README for DiaColloDB

ABSTRACT
   DiaColloDB - diachronic collocation database

REQUIREMENTS
 Perl Modules
   The following non-core perl modules are required, and should be
   available from CPAN <http://www.cpan.org>.

   DDC::Concordance (formerly ddc-perl)
       Perl module for DDC client connections. Available from CPAN, or via
       SVN from
       <https://svn.code.sf.net/p/ddc-concordance/code/ddc-perl/trunk>

   DDC::XS (formerly ddc-perl-xs)
       XS wrappers for DDC query parsing. Available from CPAN, or via SVN
       from
       <https://svn.code.sf.net/p/ddc-concordance/code/ddc-perl-xs/trunk>

   File::Map
   File::Temp
   JSON
   IPC::Run
   Log::Log4perl
   LWP::UserAgent
       For querying external servers via DiaColloDB::Client::http.

   PDL (optional)

       Perl Data Language for fast fixed-size numeric data structures, used
       by the TDF (term-document frequency matrix) relation type. It should
       still be possible to build, install, and run the DiaColloDB
       distribution on a system without PDL installed, but use of the the
       TDF (term x document) matrix relation type will be disabled.

   PDL::CCS
       (optional)

       PDL module for sparse index-encoded matrices, used by the TDF
       (term-document frequency matrix) relation type. See the caveats
       under PDL.

   Tie::File::Indexed
       For handling large (temporary) arrays during index creation.

   XML::LibXML
       (optional)

       Required for index compilation from TCF or TEI corpus sources.

 Additional Requirements
   In order to make use of this module, you will also need either a corpus
   to index or an existing index to query. See "SUBCLASSES" in
   DiaColloDB::Document for a list of supported corpus input formats.

DESCRIPTION
   The DiaColloDB package provides a set of object-oriented Perl modules
   and a command-line utility suite for constructing and querying native
   diachronic collocation indices with optional inclusion of a DDC server
   back-end for fine-grained queries.

INSTALLATION
   Issue the following commands to the shell:

    bash$ cd DiaColloDB-0.01 # (or wherever you unpacked this distribution)
    bash$ perl Makefile.PL   # check requirements, etc.
    bash$ make               # build the module
    bash$ make test          # (optional): test module before installing
    bash$ make install       # install the module on your system

   See perlmodinstall for details.

USAGE
   Assuming you have a raw text corpus you'd like to access via this
   module, the following steps will be required:

 Corpus Annotation and Conversion
   Your corpus must be tokenized and annotated with whatever word-level
   attributes and/or document-level metadata you wish to be able to query;
   in particular document date is required. See "SUBCLASSES" in
   DiaColloDB::Document for a list of currently supported corpus formats.

 DiaCollo Index Creation
   You will need to compile a DiaColloDB index for your corpus. This can be
   accomplished using the dcdb-create.perl(1) script from this
   distribution.

 Command-Line Queries
   Once you have compiled a local index, you can query it from the
   command-line using the dcdb-query.perl(1) script from this distribution.

 (Optional) WWW Wrappers
   If you want online visualization of a local index, consider installing
   the DiaColloDB::WWW distribution (available on CPAN) and following the
   instructions in its README.txt file.

SEE ALSO
   *   The DiaColloDB module documentation describes the API of the
       underlying perl module; when in doubt, look here.

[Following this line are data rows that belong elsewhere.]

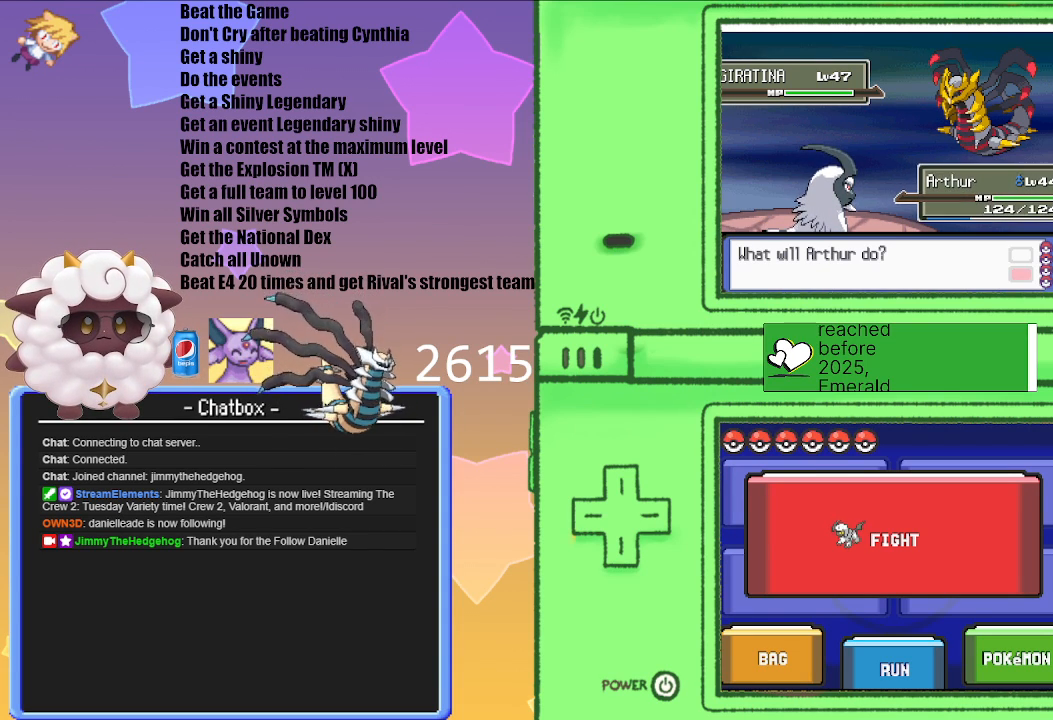
Gameplay with a controller (Nintendo layout); each line is a JSON object with the inputs held at the frame after it. "events" lists button and stick changes between this image and that frame as [ms after this image, input, new state], when the widget could be followed in between. Not read: L3 R3 Z.
{"buttons": [], "left_stick": "center", "right_stick": "center", "events": []}
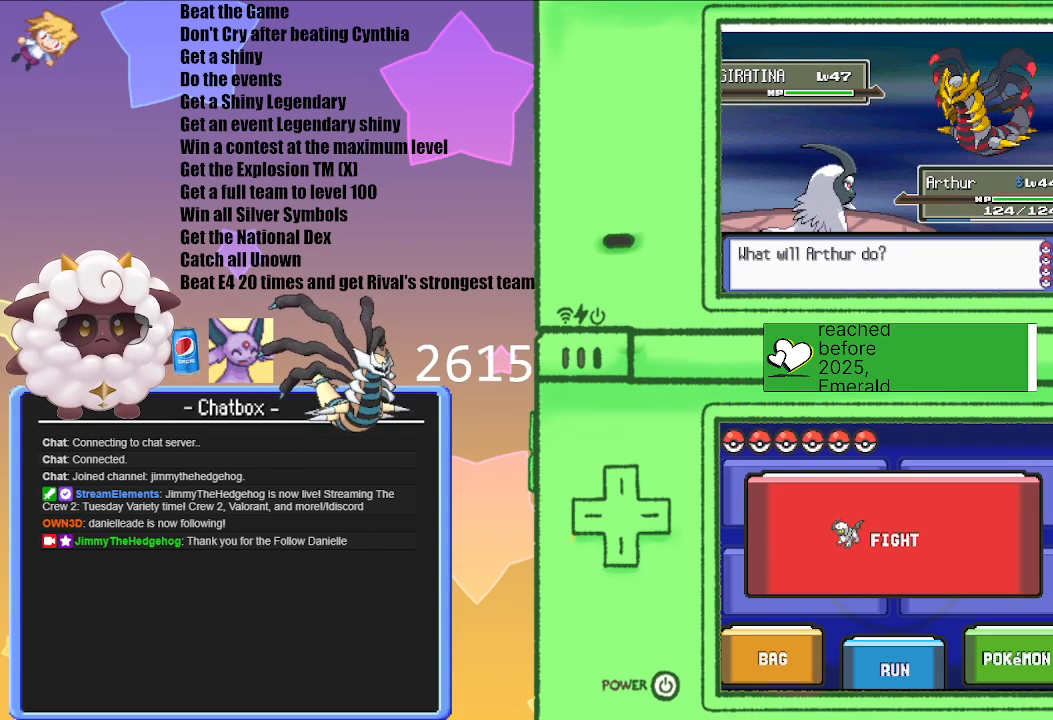
{"buttons": [], "left_stick": "center", "right_stick": "center", "events": []}
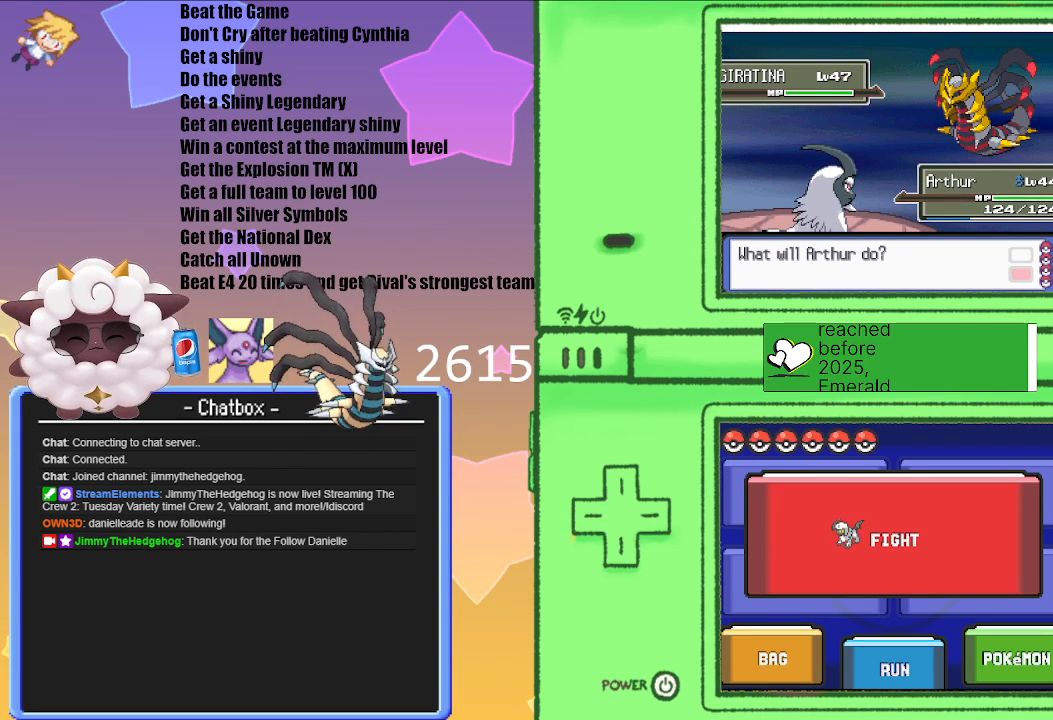
{"buttons": [], "left_stick": "center", "right_stick": "center", "events": []}
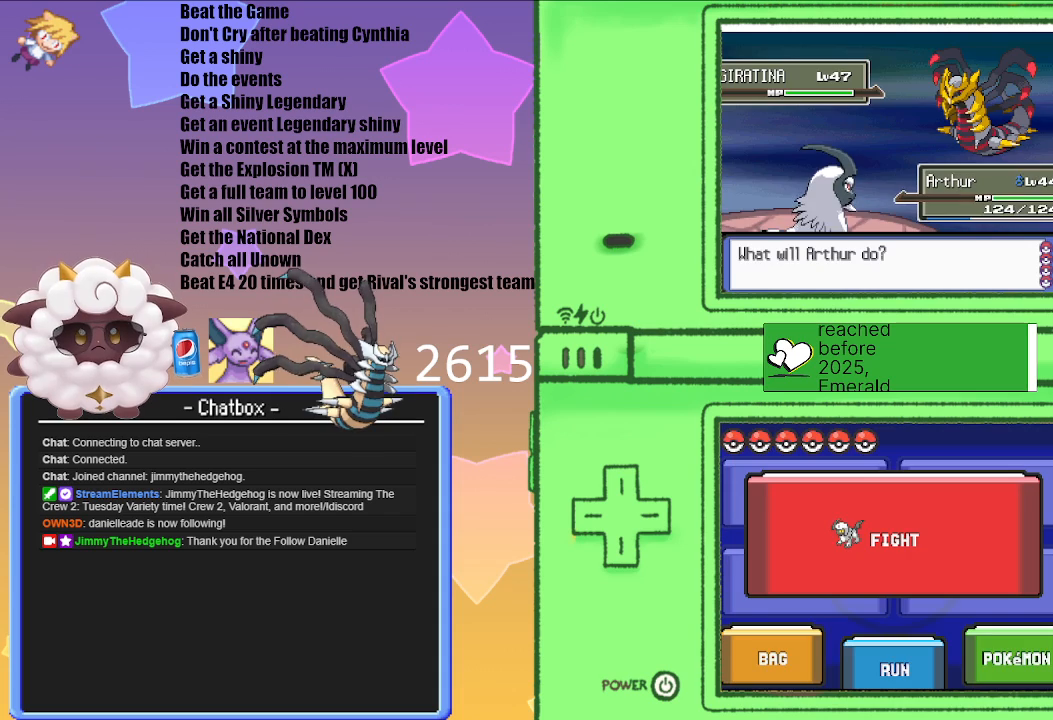
{"buttons": [], "left_stick": "center", "right_stick": "center", "events": [[33, "START", "down"], [367, "START", "up"]]}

   *   The dcdb-create.perl(1) script can be used to create a DiaColloDB
       index for a corpus in one of the supported corpus formats.

   *   The dcdb-query.perl(1) script can execute runtime queries over a
       local DiaColloDB index or a remote web-service via the
       DiaColloDB::Client interface.

   *   <http://kaskade.dwds.de/dstar/dta/diacollo/> contains a live
       web-service wrapper for a DiaCollo index over the *Deutsches
       Textarchiv* corpus of historical German, including a user-oriented
       help page (in English).

   *   The DiaColloDB::WWW distribution contains scripts and utilities for
       creating HTTP-based web-services for local DiaCollo indices,
       including various online visualizations.

   *   The CLARIN-D DiaCollo Showcase at
       <http://clarin-d.de/de/kollokationsanalyse-in-diachroner-perspektive
       > contains a brief example-driven tutorial on using the web-services
       provided by the DiaColloDB::WWW distribution (in German).

AUTHOR
   Bryan Jurish <[email protected]>